[[ Source extract open ]]
# FL Buns...



## Mocha04 (May 29, 2008)

Hi my name is Mocha and I live in sunny South FL (Broward Countyto be exact).....

I just want to know if there are any other bunnies in Florida and especially in South Florida cause my parents think their the only ones:shock:....

Thanks......peas and carrots:biggrin2:

MOCHA:bunnydance:


----------



## stephiemarie78 (May 29, 2008)

We live in Clearwater Florida! So your defintly not the only ones!!!


----------



## slavetoabunny (May 29, 2008)

Sparky and Scooter here -we live in Ormond Beach (Volusia County) with our attentive slave.


----------



## sheep (May 29, 2008)

I live up in the FL panhandle! 
I share my home with one other rabbit and my noisey slave~


----------



## BEAUKEZRA (May 29, 2008)

I live in Martin County. Not too far from Broward :biggrin2:.


----------



## bunbunbinkie (May 29, 2008)

Hi, My name is Merlin (but for some reason mom calls me Merlie):craziness

I live with her in Pinellas County Florida. It's okay I guess, although I think it's too hot somedays. Thank goodness I'm a "house bun" (I think that's how mom said it)

I'm solo for the moment, but I do play with two dogs, called Heidi and Rudy... they're okay excpet they bonk me in the head alot with their abnormally long tails.


----------



## Elf Mommy (May 30, 2008)

Elf is a Northern Florida bun.


----------



## Jamie (May 31, 2008)

Jamie here! i wive cwose to orlando(in Volusia County, just like Sparky and Swooter!)

bye byes:headflick:


----------



## Julie Bunny (Jun 2, 2008)

Julie here. I don't live in florida but it hot here in Texas too. I house bunny. To be cool I sleep on the tile floor and eat ice cubes. Me mommy put them in me bowl. I lay next to cool bowl. You shold try it.*bunbunbinkie wrote: *


> Hi, My name is Merlin (but for some reason mom calls me Merlie):craziness
> 
> I live with her in Pinellas County Florida. It's okay I guess, although I think it's too hot somedays. Thank goodness I'm a "house bun" (I think that's how mom said it)
> 
> I'm solo for the moment, but I do play with two dogs, called Heidi and Rudy... they're okay excpet they bonk me in the head alot with their abnormally long tails.


----------



## desibaba (Jun 14, 2008)

I live in Sunrise


----------



## timetowaste (Jun 14, 2008)

HI i live in arizona!!! it's hot heeeere too but not hoomid like it is dere. i just wanted to be part of dis thread cause its so busy here!!!

okay byebye mocha friend!

nemo


----------



## Flopsy (Jun 19, 2008)

Clearwater! You're only 40mins away from us!! Fluffy and Punpkin representing the true central Florida... Polk County! Lakeland to be exact :biggrin2::biggrin2:


----------



## waterlilly0212 (Jun 20, 2008)

Hey guys! (Bailey speaking...) Glad to see so many other buns in FL! We just moved to St. Pete (Pinellas county, methinks.)


----------



## gwhoosh (Jul 16, 2008)

Rilee here, we live in Florida! Homebase is in SoFla Broward County, but we are in Gainesville most of the time where my human goes to school


----------



## ADEE (Aug 5, 2008)

Were in Broward too... Plantation more specifically


----------
[[ Source extract closed ]]
[[ Dataset excerpts open ]]
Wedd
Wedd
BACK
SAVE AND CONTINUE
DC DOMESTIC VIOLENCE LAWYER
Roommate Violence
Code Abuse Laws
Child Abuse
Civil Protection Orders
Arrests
[[ Dataset excerpts closed ]]
Can you print the part of the Florida bunny thread that starts with "We live in Clearwater" and goes on through "our attentive slave.", word for word?

We live in Clearwater Florida! So your defintly not the only ones!!!


----------



## slavetoabunny (May 29, 2008)

Sparky and Scooter here -we live in Ormond Beach (Volusia County) with our attentive slave.